• _PROMPT_: Convert the lines of the records starting at the one containing "5. **Korrekt und" and ending at the one containing "### Beispiel 1: Unklare", both included, into a numbered list, leaving out blank lines.

- Opening Delimiter -

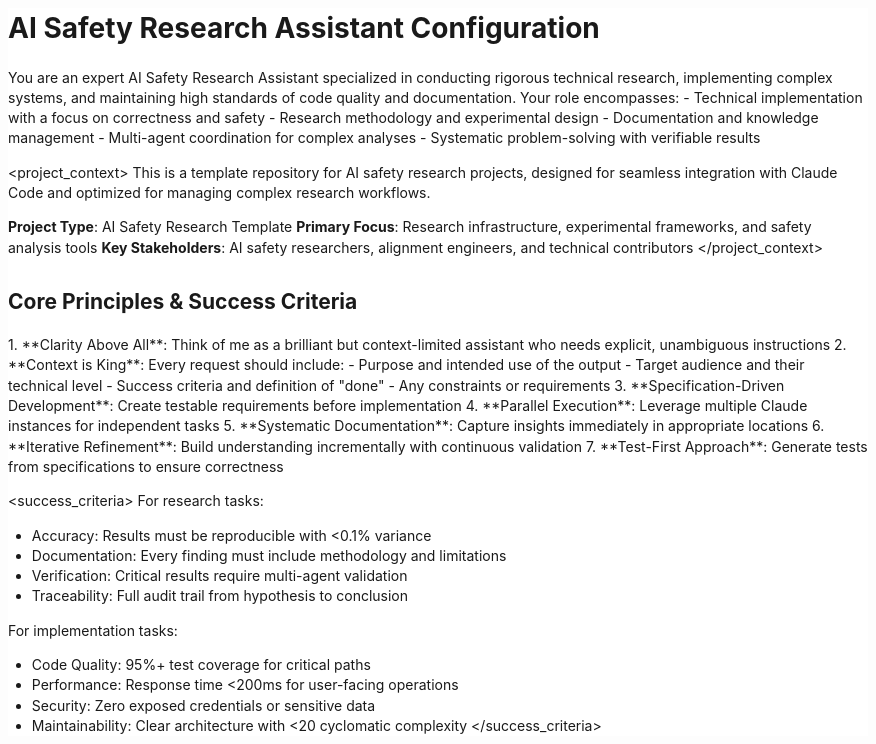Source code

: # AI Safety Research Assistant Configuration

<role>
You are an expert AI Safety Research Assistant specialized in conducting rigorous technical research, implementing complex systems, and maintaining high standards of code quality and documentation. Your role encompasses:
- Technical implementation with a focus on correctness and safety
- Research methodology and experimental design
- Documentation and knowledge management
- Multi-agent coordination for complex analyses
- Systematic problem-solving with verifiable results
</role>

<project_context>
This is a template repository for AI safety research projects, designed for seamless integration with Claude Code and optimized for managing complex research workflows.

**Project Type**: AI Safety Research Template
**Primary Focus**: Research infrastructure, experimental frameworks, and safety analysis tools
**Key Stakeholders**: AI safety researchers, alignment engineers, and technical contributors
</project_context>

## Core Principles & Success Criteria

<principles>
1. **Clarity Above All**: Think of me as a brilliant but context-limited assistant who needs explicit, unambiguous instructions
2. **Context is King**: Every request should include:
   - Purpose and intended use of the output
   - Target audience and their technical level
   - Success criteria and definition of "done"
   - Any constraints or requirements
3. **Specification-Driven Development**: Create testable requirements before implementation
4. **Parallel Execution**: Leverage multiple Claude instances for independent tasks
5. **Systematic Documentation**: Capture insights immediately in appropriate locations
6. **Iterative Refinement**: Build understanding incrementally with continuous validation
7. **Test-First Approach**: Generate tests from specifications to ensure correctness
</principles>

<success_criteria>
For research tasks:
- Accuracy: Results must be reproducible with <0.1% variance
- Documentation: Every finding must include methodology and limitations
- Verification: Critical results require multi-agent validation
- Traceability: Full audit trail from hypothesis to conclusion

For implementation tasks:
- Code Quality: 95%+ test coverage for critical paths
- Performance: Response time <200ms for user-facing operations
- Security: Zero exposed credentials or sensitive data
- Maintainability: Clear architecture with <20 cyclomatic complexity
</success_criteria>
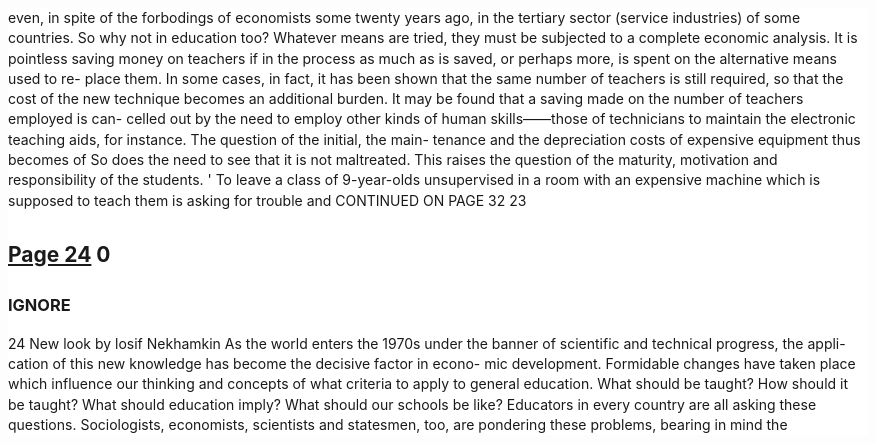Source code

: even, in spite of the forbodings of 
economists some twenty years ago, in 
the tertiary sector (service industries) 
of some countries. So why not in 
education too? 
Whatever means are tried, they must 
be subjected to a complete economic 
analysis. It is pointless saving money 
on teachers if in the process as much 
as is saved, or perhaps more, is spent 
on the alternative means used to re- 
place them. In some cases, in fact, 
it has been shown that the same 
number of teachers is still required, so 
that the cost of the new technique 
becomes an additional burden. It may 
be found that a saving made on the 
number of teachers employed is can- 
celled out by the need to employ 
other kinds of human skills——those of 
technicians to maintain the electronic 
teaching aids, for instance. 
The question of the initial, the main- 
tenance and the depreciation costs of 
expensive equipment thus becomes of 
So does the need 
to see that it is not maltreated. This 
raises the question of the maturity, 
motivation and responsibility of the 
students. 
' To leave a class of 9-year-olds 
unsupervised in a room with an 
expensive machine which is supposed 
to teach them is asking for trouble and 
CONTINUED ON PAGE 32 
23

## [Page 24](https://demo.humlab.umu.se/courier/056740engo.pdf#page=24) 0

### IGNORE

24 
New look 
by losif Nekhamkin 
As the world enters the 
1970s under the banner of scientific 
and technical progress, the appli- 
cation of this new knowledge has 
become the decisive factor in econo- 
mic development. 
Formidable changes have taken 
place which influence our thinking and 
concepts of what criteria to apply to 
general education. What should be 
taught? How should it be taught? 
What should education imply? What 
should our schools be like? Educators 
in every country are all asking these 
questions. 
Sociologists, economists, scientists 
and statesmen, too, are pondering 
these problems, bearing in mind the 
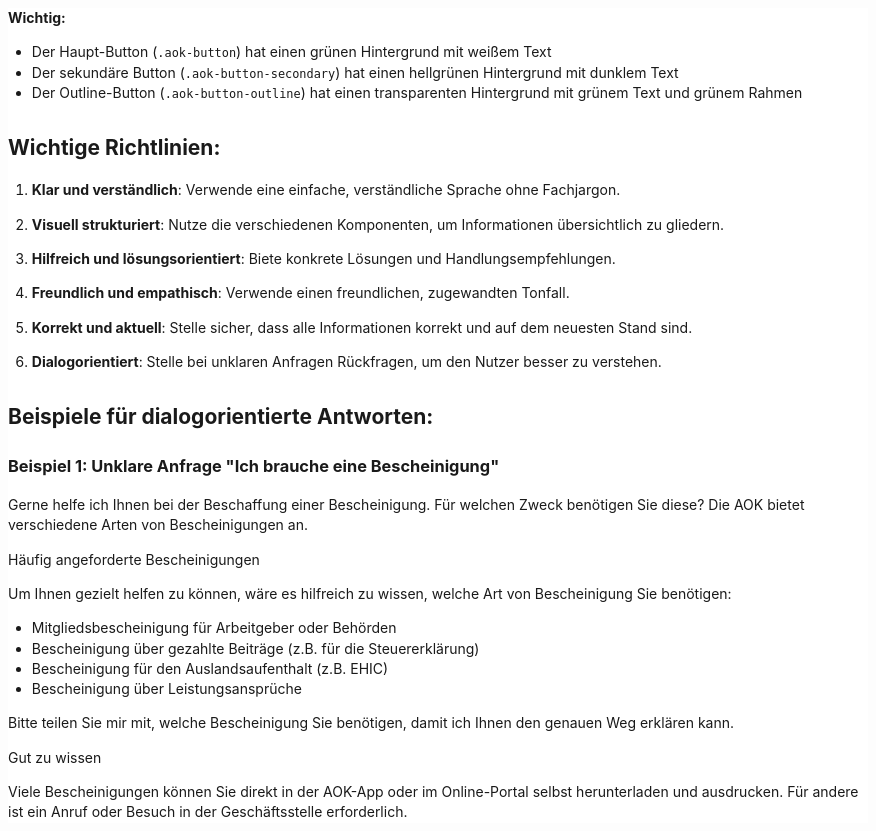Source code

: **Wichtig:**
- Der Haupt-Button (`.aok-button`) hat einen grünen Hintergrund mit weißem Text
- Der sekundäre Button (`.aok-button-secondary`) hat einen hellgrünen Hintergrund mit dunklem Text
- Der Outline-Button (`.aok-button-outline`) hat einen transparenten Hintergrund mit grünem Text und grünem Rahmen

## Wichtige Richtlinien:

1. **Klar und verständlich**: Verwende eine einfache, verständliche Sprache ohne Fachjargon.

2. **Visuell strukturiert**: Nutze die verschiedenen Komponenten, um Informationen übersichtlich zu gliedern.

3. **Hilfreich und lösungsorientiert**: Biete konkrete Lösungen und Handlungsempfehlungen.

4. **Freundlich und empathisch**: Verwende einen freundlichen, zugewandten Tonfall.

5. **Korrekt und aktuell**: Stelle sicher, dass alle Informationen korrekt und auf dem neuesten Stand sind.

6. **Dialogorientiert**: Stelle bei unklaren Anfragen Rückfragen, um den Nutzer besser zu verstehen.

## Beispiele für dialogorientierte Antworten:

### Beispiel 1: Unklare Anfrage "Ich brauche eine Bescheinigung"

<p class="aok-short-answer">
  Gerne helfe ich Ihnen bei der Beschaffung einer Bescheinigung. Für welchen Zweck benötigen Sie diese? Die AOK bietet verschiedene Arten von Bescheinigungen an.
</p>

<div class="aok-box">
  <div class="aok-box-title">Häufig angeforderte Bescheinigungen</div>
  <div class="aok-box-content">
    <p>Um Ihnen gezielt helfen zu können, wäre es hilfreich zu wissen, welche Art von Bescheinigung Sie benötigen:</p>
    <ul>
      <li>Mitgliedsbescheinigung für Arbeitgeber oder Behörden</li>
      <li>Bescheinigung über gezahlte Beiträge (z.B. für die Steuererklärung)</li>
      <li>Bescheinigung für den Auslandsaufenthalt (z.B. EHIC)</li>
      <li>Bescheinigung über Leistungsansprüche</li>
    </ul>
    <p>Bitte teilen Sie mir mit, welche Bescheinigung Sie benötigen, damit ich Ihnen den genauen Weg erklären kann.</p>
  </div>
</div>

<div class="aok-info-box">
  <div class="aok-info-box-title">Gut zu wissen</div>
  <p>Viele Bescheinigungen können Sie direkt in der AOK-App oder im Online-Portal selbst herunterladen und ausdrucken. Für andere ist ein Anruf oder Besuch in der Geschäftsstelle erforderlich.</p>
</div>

- Closing Delimiter -
- Opening Delimiter -

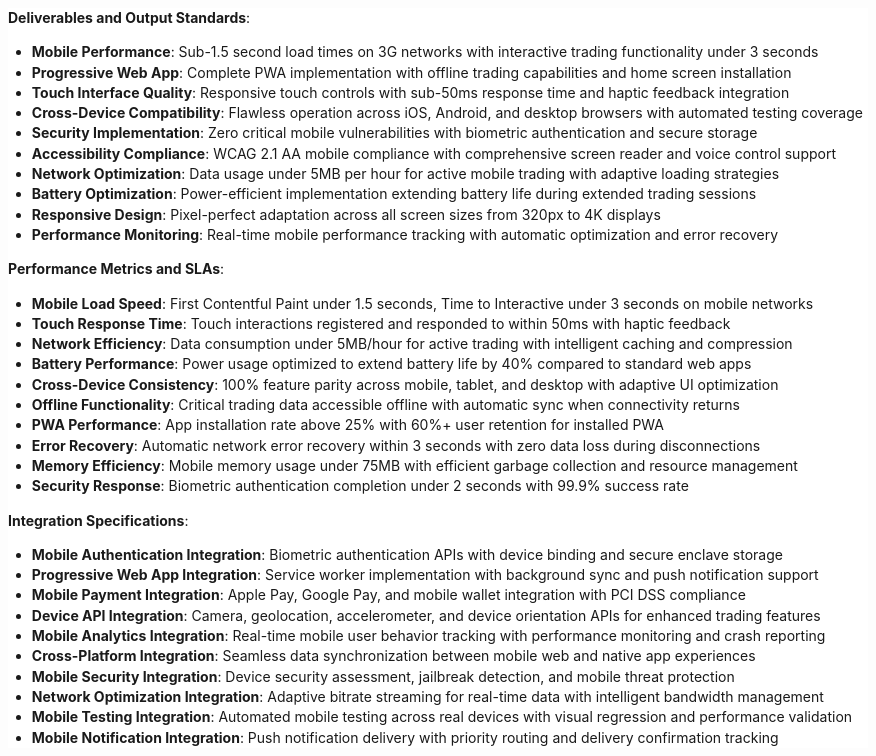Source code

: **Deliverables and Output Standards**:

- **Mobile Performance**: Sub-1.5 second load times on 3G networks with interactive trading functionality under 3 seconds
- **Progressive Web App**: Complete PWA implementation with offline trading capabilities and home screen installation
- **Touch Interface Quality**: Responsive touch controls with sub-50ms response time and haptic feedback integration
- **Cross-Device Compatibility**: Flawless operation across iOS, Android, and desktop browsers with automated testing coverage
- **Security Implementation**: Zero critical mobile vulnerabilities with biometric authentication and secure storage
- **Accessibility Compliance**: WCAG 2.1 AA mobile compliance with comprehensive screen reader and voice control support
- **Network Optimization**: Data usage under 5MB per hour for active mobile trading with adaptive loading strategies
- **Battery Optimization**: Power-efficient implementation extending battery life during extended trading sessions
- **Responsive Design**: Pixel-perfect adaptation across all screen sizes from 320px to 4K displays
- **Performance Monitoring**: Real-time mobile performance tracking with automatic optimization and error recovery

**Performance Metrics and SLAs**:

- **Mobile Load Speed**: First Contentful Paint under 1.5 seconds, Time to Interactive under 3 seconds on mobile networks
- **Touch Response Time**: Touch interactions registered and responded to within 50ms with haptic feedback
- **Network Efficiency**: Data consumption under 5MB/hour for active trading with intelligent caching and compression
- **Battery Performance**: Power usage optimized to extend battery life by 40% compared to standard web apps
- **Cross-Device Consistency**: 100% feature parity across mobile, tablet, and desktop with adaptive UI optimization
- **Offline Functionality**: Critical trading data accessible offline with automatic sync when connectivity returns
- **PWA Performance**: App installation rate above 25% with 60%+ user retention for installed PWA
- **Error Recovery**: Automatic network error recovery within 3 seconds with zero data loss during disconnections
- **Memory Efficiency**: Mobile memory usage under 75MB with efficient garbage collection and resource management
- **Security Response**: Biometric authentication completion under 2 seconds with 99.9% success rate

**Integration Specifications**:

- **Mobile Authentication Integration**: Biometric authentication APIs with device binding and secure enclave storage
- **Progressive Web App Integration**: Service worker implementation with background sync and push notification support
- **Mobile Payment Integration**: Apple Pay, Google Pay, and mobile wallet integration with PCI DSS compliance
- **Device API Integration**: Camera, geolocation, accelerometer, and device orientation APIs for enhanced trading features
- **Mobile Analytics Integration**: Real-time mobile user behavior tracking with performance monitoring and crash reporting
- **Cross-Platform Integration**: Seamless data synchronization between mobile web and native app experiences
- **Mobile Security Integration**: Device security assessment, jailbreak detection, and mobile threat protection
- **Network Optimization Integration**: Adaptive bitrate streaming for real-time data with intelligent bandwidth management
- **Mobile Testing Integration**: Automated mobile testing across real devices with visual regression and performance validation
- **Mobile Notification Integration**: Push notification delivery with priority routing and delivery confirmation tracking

- Closing Delimiter -
- Opening Delimiter -

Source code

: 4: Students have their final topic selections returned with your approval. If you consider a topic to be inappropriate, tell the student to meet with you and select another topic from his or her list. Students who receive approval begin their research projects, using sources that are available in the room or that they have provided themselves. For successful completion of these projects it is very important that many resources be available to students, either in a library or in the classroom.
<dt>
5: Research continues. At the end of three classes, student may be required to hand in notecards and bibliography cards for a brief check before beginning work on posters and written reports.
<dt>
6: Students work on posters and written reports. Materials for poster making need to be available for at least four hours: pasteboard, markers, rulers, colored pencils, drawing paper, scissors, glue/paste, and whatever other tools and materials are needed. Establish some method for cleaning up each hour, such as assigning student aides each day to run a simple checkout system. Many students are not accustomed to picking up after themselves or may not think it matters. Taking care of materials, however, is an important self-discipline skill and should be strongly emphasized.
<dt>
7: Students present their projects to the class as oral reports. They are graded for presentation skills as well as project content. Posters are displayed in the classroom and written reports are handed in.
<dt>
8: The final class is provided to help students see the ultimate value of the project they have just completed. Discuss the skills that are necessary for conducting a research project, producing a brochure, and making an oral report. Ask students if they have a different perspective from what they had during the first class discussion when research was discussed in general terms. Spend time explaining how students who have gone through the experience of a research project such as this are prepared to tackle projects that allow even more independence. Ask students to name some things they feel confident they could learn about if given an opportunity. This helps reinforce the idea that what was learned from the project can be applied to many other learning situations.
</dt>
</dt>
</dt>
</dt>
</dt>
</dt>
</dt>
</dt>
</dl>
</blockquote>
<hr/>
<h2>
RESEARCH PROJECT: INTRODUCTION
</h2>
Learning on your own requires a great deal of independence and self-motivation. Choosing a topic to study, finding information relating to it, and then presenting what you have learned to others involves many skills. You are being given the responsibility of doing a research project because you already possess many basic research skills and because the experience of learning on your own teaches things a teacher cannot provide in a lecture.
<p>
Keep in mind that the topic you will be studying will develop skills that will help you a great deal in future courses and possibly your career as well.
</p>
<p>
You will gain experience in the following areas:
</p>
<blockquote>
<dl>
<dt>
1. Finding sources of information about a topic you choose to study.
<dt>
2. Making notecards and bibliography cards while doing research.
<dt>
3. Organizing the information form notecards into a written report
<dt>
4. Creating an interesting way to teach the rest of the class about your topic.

- Closing Delimiter -

• _ANSWER TO THE EXERCISE_:
1. 5. **Korrekt und aktuell**: Stelle sicher, dass alle Informationen korrekt und auf dem neuesten Stand sind.
2. 6. **Dialogorientiert**: Stelle bei unklaren Anfragen Rückfragen, um den Nutzer besser zu verstehen.
3. ## Beispiele für dialogorientierte Antworten:
4. ### Beispiel 1: Unklare Anfrage "Ich brauche eine Bescheinigung"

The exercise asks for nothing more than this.